Task statement >> Please count how many lines of the material below contain the string "skCircle", treating case as significant. Reply with the number alone.

Start Record extracts

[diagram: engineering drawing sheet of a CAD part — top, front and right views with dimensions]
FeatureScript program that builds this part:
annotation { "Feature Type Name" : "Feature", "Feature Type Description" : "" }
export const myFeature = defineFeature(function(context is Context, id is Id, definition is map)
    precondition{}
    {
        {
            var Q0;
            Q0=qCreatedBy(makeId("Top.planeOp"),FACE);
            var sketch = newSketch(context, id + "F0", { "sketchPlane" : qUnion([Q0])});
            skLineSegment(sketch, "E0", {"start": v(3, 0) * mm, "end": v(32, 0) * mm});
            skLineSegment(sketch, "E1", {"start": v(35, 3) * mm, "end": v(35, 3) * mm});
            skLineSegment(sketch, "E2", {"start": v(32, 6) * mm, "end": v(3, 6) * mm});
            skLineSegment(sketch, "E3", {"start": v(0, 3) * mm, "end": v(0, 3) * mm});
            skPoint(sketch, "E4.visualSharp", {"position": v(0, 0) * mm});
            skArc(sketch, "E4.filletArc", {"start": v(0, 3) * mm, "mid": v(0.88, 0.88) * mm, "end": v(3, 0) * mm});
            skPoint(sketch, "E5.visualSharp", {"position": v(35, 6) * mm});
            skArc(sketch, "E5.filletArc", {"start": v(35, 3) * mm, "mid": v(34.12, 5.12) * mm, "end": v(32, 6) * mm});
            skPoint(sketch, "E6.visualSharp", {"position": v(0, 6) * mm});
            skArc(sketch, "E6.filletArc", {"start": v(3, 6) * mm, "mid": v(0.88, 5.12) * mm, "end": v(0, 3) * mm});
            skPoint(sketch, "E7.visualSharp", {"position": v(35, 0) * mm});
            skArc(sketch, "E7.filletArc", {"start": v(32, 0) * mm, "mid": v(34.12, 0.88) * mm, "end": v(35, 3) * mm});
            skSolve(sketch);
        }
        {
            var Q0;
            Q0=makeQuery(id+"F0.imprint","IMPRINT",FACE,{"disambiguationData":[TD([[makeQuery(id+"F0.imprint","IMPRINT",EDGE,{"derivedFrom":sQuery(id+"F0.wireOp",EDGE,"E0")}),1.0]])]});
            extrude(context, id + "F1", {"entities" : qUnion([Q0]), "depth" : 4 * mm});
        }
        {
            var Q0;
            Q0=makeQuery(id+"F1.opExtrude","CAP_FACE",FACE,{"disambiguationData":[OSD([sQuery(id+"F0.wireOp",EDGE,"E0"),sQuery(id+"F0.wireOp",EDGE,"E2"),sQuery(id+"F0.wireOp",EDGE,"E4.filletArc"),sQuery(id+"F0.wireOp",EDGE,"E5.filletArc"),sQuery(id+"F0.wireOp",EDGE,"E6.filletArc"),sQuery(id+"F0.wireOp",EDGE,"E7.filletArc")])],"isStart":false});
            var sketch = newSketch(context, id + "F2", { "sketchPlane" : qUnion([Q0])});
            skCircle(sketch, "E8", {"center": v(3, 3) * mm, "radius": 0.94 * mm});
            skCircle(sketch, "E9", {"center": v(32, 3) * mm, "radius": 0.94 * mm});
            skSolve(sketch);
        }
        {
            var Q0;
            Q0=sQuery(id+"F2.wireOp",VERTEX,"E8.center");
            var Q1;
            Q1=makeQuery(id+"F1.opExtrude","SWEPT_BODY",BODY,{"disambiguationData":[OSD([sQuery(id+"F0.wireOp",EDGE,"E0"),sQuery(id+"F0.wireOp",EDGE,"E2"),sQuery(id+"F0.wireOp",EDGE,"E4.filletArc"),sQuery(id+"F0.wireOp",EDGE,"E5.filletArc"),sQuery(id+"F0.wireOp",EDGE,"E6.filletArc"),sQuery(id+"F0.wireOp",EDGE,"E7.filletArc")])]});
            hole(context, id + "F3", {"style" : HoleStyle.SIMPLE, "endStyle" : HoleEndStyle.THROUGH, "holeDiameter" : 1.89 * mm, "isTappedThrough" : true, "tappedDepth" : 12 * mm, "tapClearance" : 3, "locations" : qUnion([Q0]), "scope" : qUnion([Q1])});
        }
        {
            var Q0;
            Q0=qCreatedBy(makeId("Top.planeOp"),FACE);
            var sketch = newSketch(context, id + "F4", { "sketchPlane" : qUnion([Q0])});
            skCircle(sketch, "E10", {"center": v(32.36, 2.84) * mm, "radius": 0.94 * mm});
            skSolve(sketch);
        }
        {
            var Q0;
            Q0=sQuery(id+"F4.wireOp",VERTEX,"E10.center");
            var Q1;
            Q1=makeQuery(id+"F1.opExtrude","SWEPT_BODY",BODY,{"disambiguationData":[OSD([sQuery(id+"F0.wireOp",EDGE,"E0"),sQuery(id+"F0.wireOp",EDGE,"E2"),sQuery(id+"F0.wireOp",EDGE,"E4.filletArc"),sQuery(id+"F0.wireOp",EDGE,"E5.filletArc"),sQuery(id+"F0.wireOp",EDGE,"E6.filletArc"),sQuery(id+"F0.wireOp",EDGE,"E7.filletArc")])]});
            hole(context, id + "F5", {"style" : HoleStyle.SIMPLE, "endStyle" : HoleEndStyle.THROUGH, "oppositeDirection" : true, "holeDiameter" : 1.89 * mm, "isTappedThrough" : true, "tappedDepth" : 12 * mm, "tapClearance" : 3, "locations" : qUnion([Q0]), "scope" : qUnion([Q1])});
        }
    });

End Record extracts

Completed exercise >> 3